++++ DOCUMENT EXCERPT

Growing up in St. Louis, the Gateway Arch is a
constant. This Icon of the city where I
live is displayed on logos for city services, car dealerships, morning
newscasts and beyond. More than a
monument, the St. Louis Arch is an identity; underscoring our centralized
location on the map, and our history as a center of commerce. It so happens
that this date, 10/28/15 is the 50th anniversary of its completion,
the day that the final section was eased into place with a margin of error of
only centimeters. What an amazing feat
to create this symbol of strength and progress.
Today is another anniversary as well; one smaller in stature
but no less meaningful to me. On this
date 17 years ago, I met with a surgeon to receive the diagnosis of breast
cancer in my right breast. Although I
could not have known it at the time, that day laid the groundwork for a new
identity; a gateway to a different life than the one I’d been living. You might not have noticed if you’d been
looking at me from the outside, although you would have clearly seen the
hair-loss and the fatigue of the next months to years. You might have heard that I had extensive
surgeries, but couldn’t have realized that I was blighted, razed and dug into like
the riverfront earth where foundations were set deeply to hold a delicate yet
powerful new form.

++++++++

__WORK REQUEST 1__.
According to the Gateway Arch essay, what anniversary falls on 10/28/15?
__WORK REQUEST 2__.
Continue the Gateway Arch essay from its last sentence.

++++ EXCERPTED DATA

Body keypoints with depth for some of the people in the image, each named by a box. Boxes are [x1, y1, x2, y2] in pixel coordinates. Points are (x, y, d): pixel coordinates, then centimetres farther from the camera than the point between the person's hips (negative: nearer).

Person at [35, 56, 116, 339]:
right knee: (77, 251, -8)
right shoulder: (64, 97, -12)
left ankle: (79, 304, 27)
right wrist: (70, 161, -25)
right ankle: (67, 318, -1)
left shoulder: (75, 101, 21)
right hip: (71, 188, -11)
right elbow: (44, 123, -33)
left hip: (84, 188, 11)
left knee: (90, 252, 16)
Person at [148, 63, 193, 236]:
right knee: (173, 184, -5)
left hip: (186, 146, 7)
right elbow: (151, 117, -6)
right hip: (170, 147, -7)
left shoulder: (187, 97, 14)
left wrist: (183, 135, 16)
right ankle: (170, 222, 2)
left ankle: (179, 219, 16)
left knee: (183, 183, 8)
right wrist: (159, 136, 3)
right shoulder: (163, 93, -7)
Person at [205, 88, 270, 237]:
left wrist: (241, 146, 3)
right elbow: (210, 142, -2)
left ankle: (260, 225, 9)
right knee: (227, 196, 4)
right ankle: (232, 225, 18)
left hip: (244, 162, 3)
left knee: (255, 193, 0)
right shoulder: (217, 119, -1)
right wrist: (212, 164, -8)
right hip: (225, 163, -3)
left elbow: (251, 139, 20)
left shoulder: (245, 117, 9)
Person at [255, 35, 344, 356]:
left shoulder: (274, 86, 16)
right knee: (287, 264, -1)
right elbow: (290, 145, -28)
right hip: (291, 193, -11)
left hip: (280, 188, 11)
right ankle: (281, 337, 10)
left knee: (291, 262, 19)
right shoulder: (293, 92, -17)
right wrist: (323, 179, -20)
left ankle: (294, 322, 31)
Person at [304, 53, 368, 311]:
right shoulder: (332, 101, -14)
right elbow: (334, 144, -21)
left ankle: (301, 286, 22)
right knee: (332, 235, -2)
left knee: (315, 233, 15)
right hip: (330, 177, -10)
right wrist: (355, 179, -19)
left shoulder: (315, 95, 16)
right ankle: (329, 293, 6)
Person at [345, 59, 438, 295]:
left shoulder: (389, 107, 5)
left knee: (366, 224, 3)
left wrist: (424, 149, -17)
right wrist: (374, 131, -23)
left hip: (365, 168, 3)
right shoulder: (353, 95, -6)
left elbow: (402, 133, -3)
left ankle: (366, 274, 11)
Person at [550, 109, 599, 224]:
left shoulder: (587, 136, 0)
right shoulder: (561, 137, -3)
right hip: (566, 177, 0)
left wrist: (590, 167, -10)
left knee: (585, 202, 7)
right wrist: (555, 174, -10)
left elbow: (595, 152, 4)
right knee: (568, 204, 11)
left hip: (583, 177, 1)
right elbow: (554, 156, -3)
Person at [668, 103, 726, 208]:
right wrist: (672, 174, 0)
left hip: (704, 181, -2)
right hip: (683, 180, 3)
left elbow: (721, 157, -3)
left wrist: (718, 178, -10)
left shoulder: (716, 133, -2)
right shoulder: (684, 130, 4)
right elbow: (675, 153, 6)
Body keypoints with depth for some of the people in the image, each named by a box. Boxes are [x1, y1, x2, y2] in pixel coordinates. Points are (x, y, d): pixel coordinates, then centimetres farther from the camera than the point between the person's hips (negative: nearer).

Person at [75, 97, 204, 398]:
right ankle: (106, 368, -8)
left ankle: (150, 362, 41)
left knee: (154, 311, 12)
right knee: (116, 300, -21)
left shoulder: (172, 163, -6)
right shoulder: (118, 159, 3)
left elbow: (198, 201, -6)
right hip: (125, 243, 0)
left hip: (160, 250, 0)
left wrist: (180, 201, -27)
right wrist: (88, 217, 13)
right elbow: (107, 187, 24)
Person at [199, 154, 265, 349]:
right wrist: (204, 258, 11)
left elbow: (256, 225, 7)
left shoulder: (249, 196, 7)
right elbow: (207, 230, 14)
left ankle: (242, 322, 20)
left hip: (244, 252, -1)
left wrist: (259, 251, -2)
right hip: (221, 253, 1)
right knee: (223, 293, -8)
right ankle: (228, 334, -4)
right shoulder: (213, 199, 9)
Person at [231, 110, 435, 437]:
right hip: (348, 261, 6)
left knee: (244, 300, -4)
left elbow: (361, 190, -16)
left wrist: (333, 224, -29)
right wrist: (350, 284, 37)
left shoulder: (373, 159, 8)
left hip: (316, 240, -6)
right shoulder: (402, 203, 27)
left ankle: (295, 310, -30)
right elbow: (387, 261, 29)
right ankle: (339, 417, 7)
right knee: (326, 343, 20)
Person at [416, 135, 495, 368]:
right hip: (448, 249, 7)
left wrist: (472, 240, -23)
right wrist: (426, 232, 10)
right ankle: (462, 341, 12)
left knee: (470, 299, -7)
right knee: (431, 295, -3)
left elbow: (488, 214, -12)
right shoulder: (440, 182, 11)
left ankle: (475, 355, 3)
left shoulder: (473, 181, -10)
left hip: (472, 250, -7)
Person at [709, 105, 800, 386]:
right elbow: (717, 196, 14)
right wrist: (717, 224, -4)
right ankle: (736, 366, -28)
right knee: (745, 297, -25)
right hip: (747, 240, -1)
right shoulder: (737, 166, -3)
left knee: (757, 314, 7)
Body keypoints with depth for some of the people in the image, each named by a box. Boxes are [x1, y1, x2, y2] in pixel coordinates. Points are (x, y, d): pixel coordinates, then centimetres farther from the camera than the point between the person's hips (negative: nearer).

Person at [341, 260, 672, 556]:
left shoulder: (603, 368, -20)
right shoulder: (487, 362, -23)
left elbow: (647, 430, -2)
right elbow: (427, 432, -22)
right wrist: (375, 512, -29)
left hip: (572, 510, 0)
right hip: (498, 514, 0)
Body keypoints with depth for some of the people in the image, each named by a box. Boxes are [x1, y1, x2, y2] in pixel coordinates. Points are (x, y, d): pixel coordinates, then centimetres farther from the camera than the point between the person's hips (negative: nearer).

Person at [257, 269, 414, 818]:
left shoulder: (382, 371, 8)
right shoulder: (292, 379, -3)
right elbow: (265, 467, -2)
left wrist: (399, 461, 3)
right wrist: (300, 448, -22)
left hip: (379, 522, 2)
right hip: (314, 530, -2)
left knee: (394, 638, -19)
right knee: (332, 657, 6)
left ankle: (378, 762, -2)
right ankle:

++++++++

__TASK RESPONSE 1__.
The 50th anniversary of the Arch's completion.

__TASK RESPONSE 2__.
No, this gateway was more personal, an internal rebuilding
without reference to the blueprint to make certain the new structure stayed on
course. This rebuilding was haphazard at
first, and had to be created along the way.
There was no way to plan the outcome, and uncertainty about whether the
whole thing might just collapse at any point along the way. I guess that could be said about each of us
and our own personal gateway experiences.
Even with the best of plans, we are all held by the hand of fate; architects
of our own lives living in a state of delicate balance.
In the midst of the celebrations in St. Louis, I heard
reference to DaVinci’s description of an arch as “consisting of two weaknesses
which leaning one against the other make a strength.” These words strike me as a perfect
description of life in relationship. The
arch of my recovery has been propped against the equally vulnerable support of
my husband and family, when the wind blows hard, and I wonder if I might just
topple this time, I reach across to them, and find strength in the broken
places. The further we get from the
start, the more we need each other for support.
Leaning against one another, we make a strength. Our gateway opens to a multitude of
possibilities. We are symbols of
progress.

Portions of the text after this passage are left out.